Eric Ciotti, le 19 juillet. | FRANCOIS GUILLOT / AFP

Dans un entretien à Nice-Matin, le député Les Républicains et ancien maire de Nice Eric Ciotti estime que la possibilité de s’inscrire anonymement sur les réseaux sociaux facilite la diffusion de propagande djihadiste. Et il propose de « rendre obligatoire pour les réseaux sociaux la vérification de l’identité de leurs membres ». Une idée pas tout à fait nouvelle, lancée dans le contexte suivant l’attentat de Nice, mais qui est impossible à mettre en place.

Ce qu’il a dit :

« Pour mettre fin à cette impunité qui règne sur Internet, je propose de rendre obligatoire pour les réseaux sociaux la vérification de l’identité de leurs membres. Ainsi si quelqu’un veut ouvrir un compte Twitter, Facebook ou encore Snapchat, il devra au préalable fournir une pièce d’identité au site. Libre à lui ensuite de dialoguer avec un pseudonyme, mais si son comportement était contraire à la loi, les autorités auraient la possibilité de savoir qui se cache derrière ce compte en quelques minutes. »

Pourquoi c’est impossible

Tout d’abord, l’anonymat sur les réseaux sociaux est une notion très relative, en tout cas pour les forces de l’ordre. Sur Twitter, Facebook ou Snapchat, un compte, même ouvert sous un faux nom, comporte de nombreuses informations permettant d’identifier son auteur : l’adresse IP (Internet Protocol) de la machine qu’il utilise pour se connecter, sa géolocalisation, voire son numéro de téléphone, et de nombreuses autres données. Des informations communiquées à la police en cas d’enquête, et qui peuvent largement suffire à identifier une personne publiant des messages sous pseudonyme sur les réseaux sociaux.

Surtout, si la loi française imposait aux réseaux sociaux de demander une pièce d’identité aux utilisateurs français lors de leur inscription, ces derniers ne seraient pas tenus d’appliquer cette mesure dans le monde entier. Il serait alors simple techniquement pour un internaute français de se connecter sur la version allemande ou italienne du réseau social, par le biais d’un réseau privé virtuel par exemple, pour créer un compte sans fournir de pièce d’identité. Pour être efficace, il faudrait ainsi que cette mesure soit appliquée dans tous les pays où les réseaux sociaux ont ouvert une possibilité d’inscription.

Par ailleurs, Facebook décourage déjà assez largement l’utilisation de pseudonymes — les règles internes du réseau social imposent l’utilisation de son « vrai nom », ce qui provoque parfois des problèmes, notamment pour les activistes ou personnes pouvant faire l’objet de persécutions. La situation est différente sur Snapchat et Twitter, où les pseudonymes sont autorisés.

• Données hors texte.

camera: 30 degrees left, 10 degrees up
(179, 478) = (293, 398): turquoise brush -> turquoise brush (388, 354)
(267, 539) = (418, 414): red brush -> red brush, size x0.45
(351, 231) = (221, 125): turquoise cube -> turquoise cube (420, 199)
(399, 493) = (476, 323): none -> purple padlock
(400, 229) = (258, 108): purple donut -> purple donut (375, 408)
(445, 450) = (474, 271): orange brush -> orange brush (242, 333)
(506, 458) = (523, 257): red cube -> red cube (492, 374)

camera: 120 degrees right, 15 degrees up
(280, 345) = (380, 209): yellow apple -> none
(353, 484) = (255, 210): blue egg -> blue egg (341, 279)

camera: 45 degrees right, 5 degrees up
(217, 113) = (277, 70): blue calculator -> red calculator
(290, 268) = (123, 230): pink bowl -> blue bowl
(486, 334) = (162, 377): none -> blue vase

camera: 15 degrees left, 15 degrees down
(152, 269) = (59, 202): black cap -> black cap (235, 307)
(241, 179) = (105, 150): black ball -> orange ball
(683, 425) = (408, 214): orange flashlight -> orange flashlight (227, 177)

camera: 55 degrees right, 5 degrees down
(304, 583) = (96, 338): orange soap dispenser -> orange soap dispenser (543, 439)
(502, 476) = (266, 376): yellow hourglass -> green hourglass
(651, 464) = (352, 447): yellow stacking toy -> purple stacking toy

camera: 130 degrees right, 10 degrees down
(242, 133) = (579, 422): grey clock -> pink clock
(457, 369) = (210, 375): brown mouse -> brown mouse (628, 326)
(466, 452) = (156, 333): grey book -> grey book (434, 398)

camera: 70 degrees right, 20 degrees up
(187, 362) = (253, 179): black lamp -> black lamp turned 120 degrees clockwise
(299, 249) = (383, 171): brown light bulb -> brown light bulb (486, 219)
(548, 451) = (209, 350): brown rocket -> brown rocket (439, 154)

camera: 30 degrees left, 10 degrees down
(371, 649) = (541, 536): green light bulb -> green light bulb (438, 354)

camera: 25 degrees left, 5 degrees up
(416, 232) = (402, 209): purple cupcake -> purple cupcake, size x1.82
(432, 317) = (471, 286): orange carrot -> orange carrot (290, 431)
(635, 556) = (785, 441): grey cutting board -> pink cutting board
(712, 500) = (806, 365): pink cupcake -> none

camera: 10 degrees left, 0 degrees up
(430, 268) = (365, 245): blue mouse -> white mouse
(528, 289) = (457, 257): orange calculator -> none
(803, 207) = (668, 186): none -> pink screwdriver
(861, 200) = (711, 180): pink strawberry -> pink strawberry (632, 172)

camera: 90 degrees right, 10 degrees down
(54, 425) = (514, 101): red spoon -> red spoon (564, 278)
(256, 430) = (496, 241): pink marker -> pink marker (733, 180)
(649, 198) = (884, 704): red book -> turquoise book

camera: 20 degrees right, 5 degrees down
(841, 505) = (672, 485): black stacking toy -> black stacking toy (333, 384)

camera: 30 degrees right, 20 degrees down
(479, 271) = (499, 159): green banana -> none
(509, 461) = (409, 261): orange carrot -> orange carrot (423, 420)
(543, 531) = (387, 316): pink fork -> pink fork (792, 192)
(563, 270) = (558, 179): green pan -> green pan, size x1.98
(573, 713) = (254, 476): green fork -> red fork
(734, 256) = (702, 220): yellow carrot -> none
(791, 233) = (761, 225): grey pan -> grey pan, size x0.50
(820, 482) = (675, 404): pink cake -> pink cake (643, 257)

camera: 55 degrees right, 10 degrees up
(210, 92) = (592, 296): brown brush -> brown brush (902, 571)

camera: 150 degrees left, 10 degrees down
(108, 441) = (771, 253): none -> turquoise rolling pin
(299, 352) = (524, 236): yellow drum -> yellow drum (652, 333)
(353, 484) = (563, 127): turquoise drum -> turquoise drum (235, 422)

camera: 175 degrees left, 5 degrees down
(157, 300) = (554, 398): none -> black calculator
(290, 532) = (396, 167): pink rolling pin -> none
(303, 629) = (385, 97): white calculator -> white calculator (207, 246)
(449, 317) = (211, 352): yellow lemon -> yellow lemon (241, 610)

Pourquoi l’idée n’est pas tout à fait nouvelle

En 2015, un député socialiste, Christophe Léonard, avait lui aussi souhaité imposer une vérification poussée de l’identité des nouveaux inscrits sur les réseaux sociaux. Reprenant une idée du Parlement des enfants, il souhaitait imposer cette vérification pour éviter que des mineurs de moins de 13 ans ne puissent s’inscrire sur les réseaux sociaux. L’idée était restée lettre morte.

D’autres pays ont envisagé ce type de mesures. Le seul qui l’ait appliquée, de manière plus limitée que ce que propose M. Ciotti, est la Chine, où la présentation d’une pièce d’identité est obligatoire pour réserver un nom de domaine sur Internet ou pour s’inscrire sur certains sites. Pékin n’a pas cherché à imposer une mesure de ce type aux réseaux sociaux américains, tous bloqués dans le pays.